Clinical Pearls & Morning Reports
Published November 16, 2022
Gout is a chronic disease of monosodium urate deposition characterized by arthritis flares and disability. Lasting days to weeks if untreated, flares are inflammatory, often intensely painful, and debilitating. Read the NEJM Clinical Practice Article here.
Q: What are the risk factors for gout?
A: Hyperuricemia is a necessary but insufficient risk factor. This condition, which is defined as a circulating uric acid level that exceeds the solubility threshold for monosodium urate (>6.8 mg per deciliter), is three to five times as common as gout. Other risk factors for hyperuricemia and gout include male sex, older age, dietary and lifestyle factors, obesity, renal impairment, and the use of medications (e.g., diuretics) that increase urate concentrations.
Q: Describe a typical presentation of gout.
A: Patients typically present with an acute flare. Characteristic features of flare include monoarticular involvement of the foot — especially the first metatarsophalangeal joint or ankle — along with a history of similar episodes, rapid onset or escalation of pain or swelling (or both), erythema, associated coexisting conditions, and hyperuricemia.
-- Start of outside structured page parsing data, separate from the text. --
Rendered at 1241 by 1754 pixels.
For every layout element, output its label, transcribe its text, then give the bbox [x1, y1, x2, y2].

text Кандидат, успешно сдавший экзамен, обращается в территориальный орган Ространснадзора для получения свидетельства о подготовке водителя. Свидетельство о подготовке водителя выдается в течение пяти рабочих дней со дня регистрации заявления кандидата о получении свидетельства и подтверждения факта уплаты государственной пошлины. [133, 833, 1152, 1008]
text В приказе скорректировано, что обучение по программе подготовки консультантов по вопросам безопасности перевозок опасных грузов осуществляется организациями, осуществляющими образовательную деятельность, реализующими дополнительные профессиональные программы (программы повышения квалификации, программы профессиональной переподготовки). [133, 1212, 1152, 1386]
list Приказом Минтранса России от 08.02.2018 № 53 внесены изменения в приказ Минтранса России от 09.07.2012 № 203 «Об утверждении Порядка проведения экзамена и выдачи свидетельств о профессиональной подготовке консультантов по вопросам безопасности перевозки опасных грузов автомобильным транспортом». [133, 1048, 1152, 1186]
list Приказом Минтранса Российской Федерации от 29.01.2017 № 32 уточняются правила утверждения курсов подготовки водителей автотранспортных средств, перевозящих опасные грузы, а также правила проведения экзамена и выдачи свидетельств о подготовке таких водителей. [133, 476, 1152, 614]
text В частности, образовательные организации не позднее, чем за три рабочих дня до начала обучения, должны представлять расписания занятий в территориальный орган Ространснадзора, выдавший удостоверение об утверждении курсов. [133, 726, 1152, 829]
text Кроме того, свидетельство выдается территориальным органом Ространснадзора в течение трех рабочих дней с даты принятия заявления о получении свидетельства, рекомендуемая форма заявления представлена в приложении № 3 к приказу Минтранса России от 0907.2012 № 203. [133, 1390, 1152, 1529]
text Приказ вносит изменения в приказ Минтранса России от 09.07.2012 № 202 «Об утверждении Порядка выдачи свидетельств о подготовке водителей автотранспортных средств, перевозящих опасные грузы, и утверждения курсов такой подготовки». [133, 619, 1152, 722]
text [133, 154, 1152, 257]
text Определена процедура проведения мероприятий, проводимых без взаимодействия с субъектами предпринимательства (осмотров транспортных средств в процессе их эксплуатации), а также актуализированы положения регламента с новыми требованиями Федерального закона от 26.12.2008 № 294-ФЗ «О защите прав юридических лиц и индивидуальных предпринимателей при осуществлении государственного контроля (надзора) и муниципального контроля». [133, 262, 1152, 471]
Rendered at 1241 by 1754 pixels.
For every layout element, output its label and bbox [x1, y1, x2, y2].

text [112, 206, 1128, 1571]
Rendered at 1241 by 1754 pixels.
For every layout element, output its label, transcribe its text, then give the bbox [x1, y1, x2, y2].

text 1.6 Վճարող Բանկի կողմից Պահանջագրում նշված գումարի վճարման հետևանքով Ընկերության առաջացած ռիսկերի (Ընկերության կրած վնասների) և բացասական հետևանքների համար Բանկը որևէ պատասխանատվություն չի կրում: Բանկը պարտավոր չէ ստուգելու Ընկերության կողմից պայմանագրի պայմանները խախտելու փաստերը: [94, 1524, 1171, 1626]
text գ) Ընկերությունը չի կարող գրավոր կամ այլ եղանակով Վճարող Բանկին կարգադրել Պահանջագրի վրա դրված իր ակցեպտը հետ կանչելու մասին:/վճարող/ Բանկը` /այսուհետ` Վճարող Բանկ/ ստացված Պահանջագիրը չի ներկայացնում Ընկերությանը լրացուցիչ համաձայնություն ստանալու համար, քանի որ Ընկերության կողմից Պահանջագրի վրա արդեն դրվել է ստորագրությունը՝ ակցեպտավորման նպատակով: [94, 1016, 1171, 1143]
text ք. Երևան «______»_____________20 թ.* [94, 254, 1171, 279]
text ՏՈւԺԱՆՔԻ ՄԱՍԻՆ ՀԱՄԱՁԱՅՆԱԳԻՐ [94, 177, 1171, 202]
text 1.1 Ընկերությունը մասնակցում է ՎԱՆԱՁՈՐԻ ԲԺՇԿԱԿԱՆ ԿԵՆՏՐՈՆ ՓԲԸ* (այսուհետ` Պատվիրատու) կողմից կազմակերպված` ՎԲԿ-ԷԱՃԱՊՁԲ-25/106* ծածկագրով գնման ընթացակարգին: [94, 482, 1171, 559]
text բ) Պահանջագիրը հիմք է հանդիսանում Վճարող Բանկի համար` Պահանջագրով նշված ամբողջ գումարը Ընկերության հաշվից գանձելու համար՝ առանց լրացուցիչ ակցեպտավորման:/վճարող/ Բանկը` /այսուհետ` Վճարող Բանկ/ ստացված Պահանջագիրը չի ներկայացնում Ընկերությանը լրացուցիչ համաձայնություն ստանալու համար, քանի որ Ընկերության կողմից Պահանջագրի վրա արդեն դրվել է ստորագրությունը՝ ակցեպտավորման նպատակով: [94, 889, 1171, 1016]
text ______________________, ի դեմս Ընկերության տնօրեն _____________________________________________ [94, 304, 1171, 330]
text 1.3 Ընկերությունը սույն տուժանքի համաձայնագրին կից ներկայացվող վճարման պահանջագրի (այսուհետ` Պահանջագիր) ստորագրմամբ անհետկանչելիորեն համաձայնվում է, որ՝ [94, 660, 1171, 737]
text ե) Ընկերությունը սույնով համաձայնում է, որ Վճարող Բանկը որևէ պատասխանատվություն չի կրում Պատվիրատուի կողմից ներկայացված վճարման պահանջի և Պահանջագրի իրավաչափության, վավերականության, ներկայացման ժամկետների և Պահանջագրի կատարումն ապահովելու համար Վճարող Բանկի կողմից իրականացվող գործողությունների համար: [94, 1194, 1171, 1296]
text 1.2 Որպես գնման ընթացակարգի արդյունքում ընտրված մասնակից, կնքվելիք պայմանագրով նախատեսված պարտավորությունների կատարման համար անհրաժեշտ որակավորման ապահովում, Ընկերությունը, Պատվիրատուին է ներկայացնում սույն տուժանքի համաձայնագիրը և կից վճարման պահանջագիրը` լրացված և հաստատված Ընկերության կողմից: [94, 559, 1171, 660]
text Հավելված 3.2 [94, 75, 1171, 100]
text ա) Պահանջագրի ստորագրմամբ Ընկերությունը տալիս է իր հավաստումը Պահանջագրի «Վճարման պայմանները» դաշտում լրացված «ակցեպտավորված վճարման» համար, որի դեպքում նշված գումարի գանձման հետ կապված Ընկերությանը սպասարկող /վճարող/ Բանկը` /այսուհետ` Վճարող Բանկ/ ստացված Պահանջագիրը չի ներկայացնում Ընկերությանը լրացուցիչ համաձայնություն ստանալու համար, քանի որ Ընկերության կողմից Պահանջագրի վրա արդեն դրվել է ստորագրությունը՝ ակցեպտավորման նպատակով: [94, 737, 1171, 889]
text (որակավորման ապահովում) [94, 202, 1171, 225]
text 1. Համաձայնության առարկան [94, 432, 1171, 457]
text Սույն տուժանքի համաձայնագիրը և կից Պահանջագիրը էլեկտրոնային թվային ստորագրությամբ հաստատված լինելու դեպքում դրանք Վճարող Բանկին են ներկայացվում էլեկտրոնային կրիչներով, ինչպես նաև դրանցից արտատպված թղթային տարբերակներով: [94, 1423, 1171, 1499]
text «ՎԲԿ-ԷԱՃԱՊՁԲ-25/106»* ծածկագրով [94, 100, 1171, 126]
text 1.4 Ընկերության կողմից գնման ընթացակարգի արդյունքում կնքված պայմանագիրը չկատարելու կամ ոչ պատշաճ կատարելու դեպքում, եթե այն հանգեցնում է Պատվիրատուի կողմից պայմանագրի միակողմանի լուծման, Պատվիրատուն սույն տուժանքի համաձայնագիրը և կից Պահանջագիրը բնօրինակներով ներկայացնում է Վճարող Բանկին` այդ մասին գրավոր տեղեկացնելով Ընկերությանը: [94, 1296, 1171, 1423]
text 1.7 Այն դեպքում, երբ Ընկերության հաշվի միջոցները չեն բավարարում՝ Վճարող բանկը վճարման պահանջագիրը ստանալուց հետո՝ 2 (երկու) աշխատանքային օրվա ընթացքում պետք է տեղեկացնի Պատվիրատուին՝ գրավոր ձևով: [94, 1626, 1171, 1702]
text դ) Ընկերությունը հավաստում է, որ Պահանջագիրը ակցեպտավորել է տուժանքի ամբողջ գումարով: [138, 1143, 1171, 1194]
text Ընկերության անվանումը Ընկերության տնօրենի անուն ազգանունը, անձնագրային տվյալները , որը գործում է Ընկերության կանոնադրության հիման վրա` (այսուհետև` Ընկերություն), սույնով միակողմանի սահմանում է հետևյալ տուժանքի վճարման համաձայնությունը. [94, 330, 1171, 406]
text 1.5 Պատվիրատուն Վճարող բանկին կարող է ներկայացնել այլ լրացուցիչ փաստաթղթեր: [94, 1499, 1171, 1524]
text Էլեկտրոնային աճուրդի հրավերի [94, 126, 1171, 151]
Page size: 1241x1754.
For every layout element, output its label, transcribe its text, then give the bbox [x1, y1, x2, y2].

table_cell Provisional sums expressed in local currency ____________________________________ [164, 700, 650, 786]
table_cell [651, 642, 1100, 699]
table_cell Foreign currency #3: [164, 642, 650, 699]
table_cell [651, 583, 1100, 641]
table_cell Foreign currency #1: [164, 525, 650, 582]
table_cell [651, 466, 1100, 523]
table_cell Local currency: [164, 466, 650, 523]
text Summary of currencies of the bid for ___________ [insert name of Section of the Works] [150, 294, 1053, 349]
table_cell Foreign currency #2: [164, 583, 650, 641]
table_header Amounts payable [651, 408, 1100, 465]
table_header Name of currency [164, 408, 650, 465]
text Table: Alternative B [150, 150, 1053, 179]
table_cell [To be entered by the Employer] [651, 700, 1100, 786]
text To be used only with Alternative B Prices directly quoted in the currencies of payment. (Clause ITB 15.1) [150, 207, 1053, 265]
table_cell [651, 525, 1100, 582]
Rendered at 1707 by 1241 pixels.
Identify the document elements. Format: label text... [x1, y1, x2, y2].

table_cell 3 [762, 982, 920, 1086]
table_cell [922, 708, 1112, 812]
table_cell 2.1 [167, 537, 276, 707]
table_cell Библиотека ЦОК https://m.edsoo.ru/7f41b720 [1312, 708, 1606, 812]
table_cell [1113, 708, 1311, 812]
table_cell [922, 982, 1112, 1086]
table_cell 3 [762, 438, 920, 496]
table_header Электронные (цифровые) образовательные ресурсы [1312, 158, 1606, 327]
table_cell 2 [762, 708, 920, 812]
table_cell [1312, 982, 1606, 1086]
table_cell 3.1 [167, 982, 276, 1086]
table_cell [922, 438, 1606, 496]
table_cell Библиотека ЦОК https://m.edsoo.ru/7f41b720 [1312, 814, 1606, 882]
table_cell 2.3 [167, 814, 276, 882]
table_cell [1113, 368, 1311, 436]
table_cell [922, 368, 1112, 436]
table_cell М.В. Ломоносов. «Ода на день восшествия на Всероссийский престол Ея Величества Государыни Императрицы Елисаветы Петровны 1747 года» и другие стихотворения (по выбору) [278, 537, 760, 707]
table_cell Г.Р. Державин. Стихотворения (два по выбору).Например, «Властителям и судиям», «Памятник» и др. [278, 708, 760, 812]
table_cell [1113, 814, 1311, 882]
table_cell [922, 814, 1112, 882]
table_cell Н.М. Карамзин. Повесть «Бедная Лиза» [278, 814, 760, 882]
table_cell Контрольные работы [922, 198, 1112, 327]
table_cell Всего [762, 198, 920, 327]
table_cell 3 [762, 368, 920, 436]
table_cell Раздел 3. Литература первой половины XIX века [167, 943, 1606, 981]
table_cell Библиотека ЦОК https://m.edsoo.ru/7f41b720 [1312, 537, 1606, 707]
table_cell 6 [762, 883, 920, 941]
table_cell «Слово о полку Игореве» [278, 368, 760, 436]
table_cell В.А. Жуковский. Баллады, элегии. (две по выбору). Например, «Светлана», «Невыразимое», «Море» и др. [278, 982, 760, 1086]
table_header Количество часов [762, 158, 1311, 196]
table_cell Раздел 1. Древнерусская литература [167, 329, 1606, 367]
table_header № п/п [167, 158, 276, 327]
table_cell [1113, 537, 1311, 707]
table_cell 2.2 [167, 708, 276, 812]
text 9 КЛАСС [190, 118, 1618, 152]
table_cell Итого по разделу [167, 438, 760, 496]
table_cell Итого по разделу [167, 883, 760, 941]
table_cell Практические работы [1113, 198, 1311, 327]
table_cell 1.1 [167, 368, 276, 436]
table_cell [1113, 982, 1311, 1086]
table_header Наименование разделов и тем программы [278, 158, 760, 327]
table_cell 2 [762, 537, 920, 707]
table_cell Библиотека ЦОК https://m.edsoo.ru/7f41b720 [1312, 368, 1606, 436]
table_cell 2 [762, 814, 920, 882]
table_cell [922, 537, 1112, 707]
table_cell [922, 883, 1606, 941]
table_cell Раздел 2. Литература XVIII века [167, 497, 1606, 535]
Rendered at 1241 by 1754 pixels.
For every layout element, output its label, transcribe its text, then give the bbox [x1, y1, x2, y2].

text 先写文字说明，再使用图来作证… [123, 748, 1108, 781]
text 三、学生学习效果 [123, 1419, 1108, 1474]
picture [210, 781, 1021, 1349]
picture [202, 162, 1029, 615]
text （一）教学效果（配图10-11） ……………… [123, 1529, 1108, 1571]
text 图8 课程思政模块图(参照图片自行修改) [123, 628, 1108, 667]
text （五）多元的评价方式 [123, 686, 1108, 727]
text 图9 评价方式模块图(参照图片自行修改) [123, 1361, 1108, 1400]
In patients who have had untreated disease for a long period of time but have not yet received a diagnosis, tophi may be present, most often detected over the extensor surface of the elbow or other joint areas.
A: The European League against Rheumatism has provided a framework for patient evaluation, calling for an approach centered on the identification of monosodium urate crystals in aspirates of synovial fluids or tophi. A positive result on polarized microscopy yields 100% specificity and is diagnostic in patients who present with suggestive symptoms and signs. Joint aspiration and other targeted testing procedures are critical to rule out mimics that occur in isolation or with gout, such as septic arthritis or pseudogout. In circumstances in which necessary equipment or technical skills are not available, a diagnosis can be made on the basis of suggestive clinical features and diagnostic algorithms. With persistent diagnostic uncertainty, imaging may be informative. Conventional radiography, most often targeting symptomatic joints in the feet or hands, may show bony erosions of advanced gout characterized by overhanging edges and sclerotic margins. Although hyperuricemia is a causal risk factor for gout, serum urate measurement has a limited role in diagnosis owing to low specificity.
A: Flares are treated with the goal of rapid pain resolution and restoration of function. Recommended first-line therapies should be individualized on the basis of coexisting conditions and include colchicine, nonsteroidal antiinflammatory drugs, and glucocorticoids. To expedite treatment, subspecialty guidelines recommend that patients keep medication readily available (the so-called “pill-in-a-pocket” approach) to take when initial symptoms occur. Allopurinol, a xanthine oxidase inhibitor available since the 1960s, remains the first-line urate-lowering therapy. Other options include febuxostat (a xanthine oxidase inhibitor), probenecid (a uricosuric), benzbromarone (a uricosuric not available in the United States), and less commonly, pegloticase. The guidelines of subspecialty societies recommend a treat-to-target approach characterized by the initiation of low-dose urate-lowering therapy with gradual adjustment to reach and maintain serum urate concentrations of less than 6.0 mg per deciliter. In contrast, the American College of Physicians, citing a lack of robust evidence to support this approach, advocates for a treat-to-avoid-symptoms strategy. Therapies for gout can affect patients’ coexisting conditions, and treatment of those co-existing conditions can affect gout. Although epidemiologic studies have linked dietary factors and obesity with gout risk, the efficacy of dietary and lifestyle interventions in management of gout has been the subject of limited study, with available data suggesting only modest benefit.